[Opening EXTRACTED MATERIAL section]

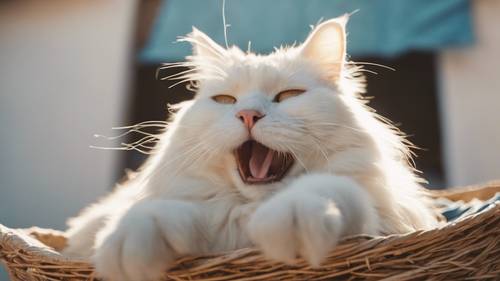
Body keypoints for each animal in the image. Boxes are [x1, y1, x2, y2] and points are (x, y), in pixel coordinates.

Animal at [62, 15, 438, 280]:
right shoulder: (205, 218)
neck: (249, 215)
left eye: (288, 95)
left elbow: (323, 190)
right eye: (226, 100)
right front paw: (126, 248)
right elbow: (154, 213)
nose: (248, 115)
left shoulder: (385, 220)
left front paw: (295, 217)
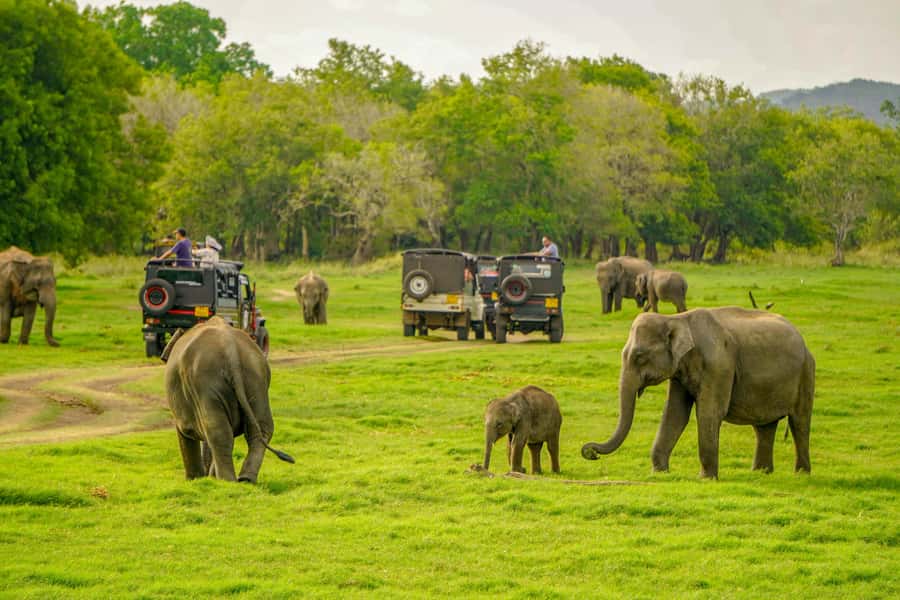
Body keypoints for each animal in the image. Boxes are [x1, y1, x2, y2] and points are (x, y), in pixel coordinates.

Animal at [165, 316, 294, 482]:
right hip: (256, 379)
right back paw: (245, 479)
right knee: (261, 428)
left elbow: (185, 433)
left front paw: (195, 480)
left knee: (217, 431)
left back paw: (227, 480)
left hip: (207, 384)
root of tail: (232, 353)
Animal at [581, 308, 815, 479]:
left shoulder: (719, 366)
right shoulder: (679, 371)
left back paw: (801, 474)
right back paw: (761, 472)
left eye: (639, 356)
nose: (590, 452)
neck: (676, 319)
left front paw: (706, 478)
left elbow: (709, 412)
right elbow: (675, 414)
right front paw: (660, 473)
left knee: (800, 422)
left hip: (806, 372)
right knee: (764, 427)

[Closing EXTRACTED MATERIAL section]
[Opening EXTRACTED MATERIAL section]

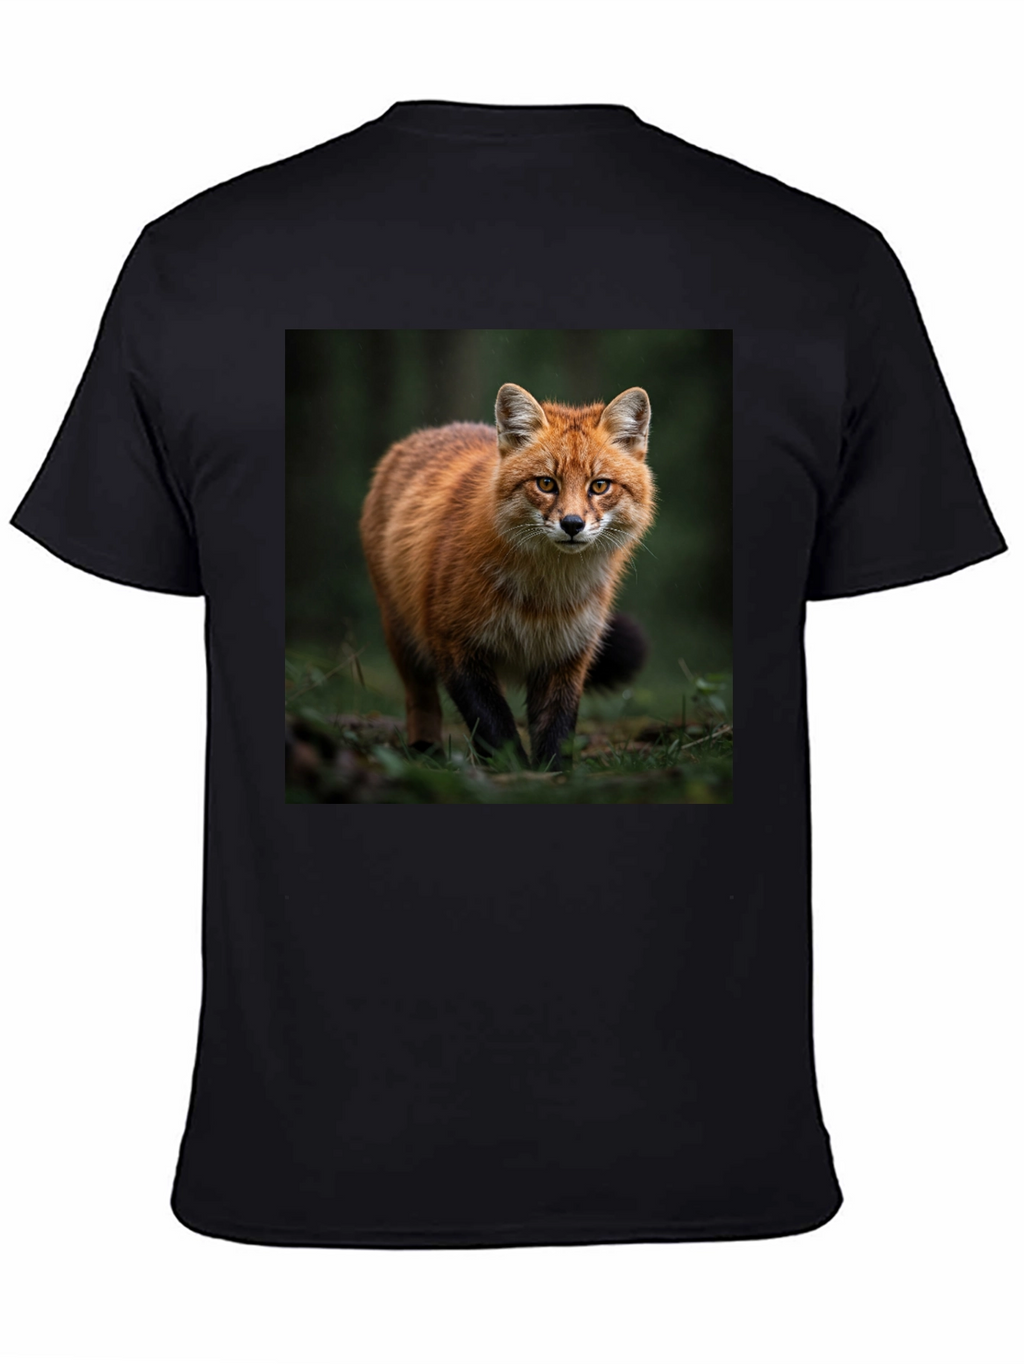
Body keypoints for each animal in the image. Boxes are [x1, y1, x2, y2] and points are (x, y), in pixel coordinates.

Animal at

[Closing EXTRACTED MATERIAL section]

DESCRIPTION OF THE TASK: What is the number of lines in the material above that carry the word "right"? Respond with that count and nothing more.

SOLUTION TO THIS PROBLEM: 12